» Input data:

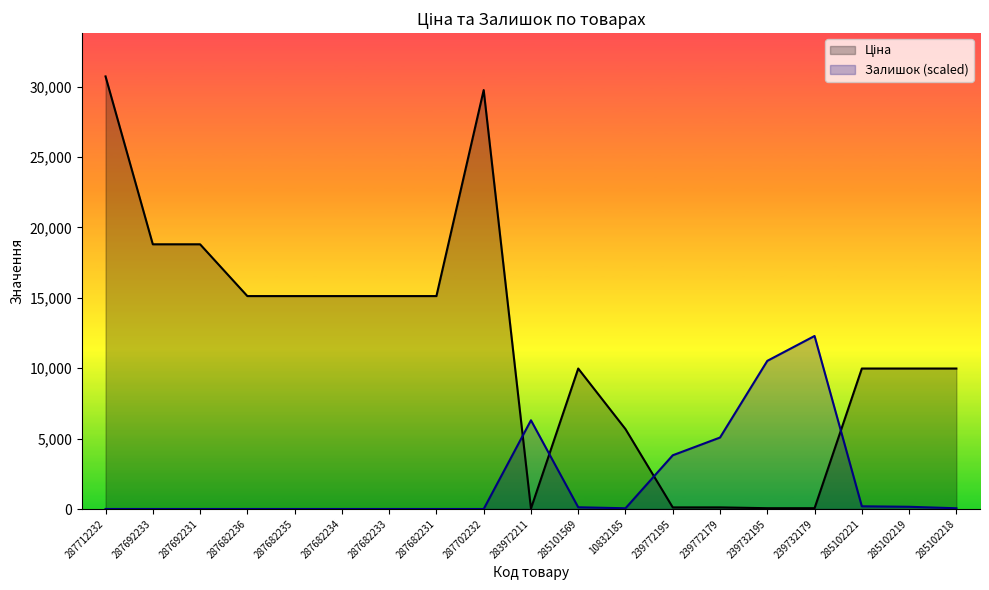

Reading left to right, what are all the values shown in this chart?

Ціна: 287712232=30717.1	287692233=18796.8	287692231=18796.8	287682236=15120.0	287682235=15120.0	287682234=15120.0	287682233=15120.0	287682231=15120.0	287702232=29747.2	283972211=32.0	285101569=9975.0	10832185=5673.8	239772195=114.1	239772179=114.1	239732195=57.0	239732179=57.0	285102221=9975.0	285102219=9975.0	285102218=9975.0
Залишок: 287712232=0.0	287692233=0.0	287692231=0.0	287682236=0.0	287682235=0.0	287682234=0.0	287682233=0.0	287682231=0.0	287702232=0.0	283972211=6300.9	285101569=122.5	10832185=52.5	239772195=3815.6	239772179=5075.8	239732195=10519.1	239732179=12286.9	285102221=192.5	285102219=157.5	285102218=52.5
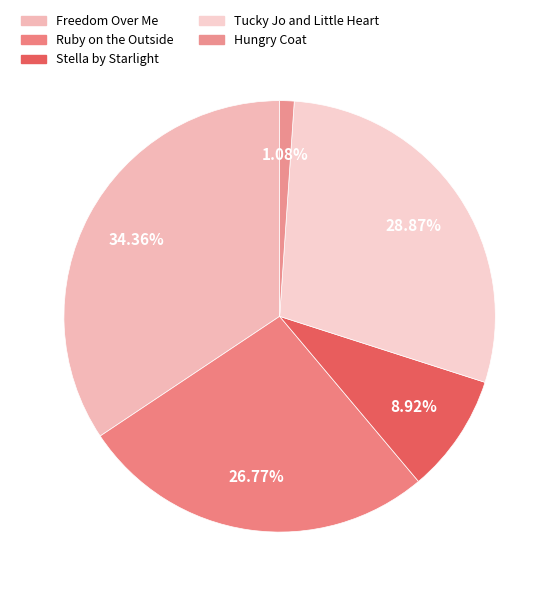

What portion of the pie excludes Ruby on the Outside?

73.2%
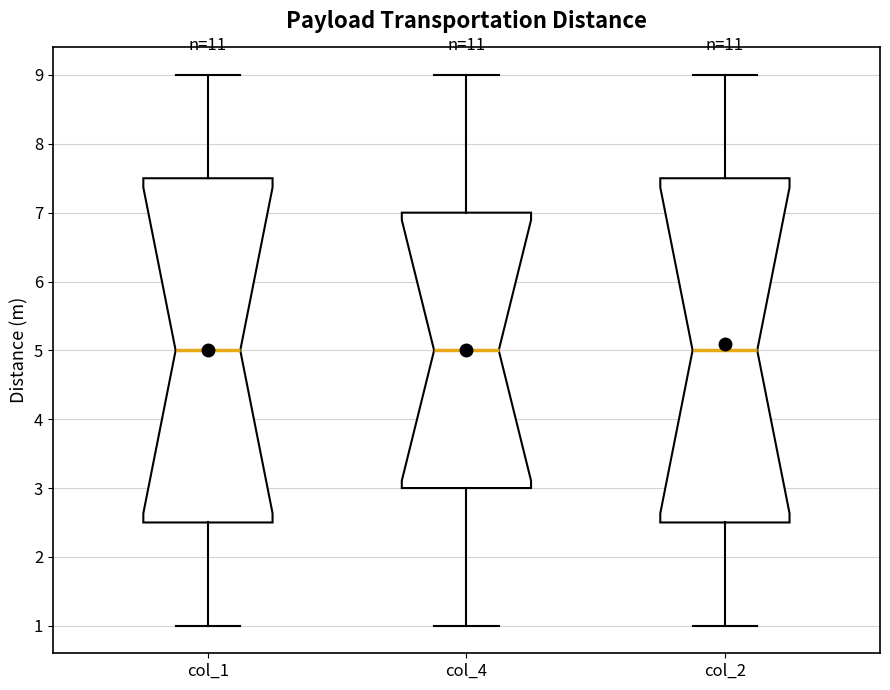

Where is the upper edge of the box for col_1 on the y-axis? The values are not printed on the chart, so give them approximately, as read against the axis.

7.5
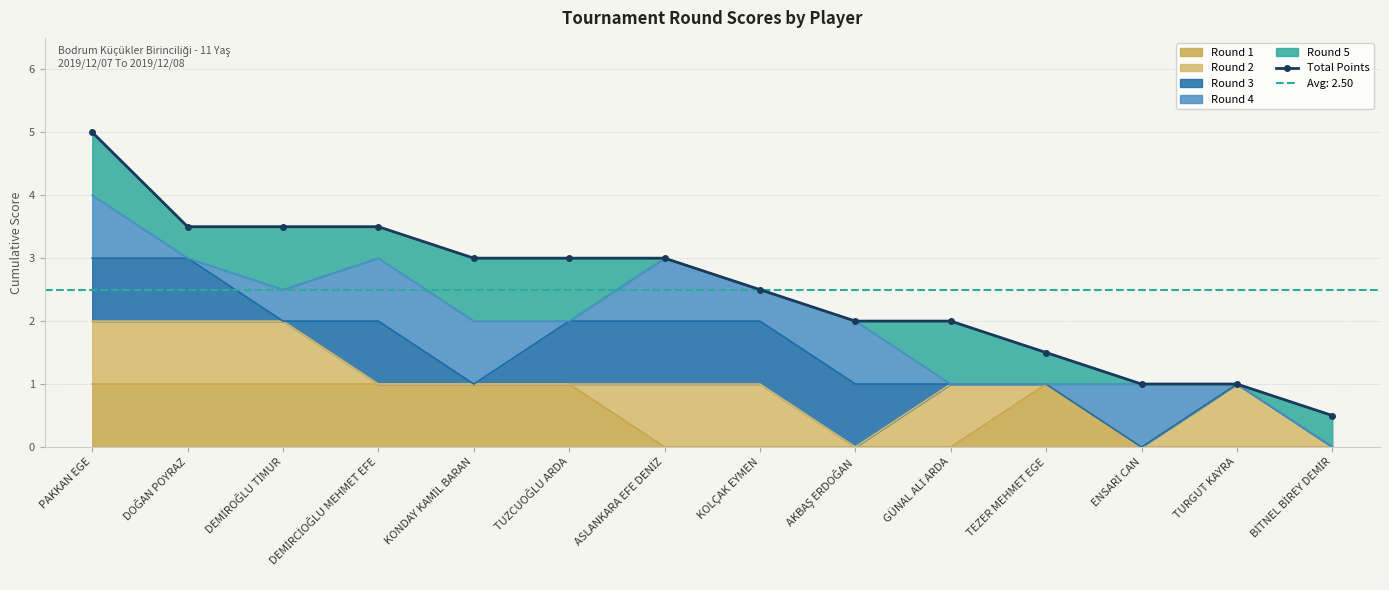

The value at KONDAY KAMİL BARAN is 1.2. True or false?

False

» Problem description:
Reproduce the entries word for word, from the line containing "Where is the" up to and including the final line of the entries. Leave the pictures out of your answer.

» Exercise response:
Where is the upper edge of the box for col_1 on the y-axis? The values are not printed on the chart, so give them approximately, as read against the axis.

7.5

The value at KONDAY KAMİL BARAN is 1.2. True or false?

False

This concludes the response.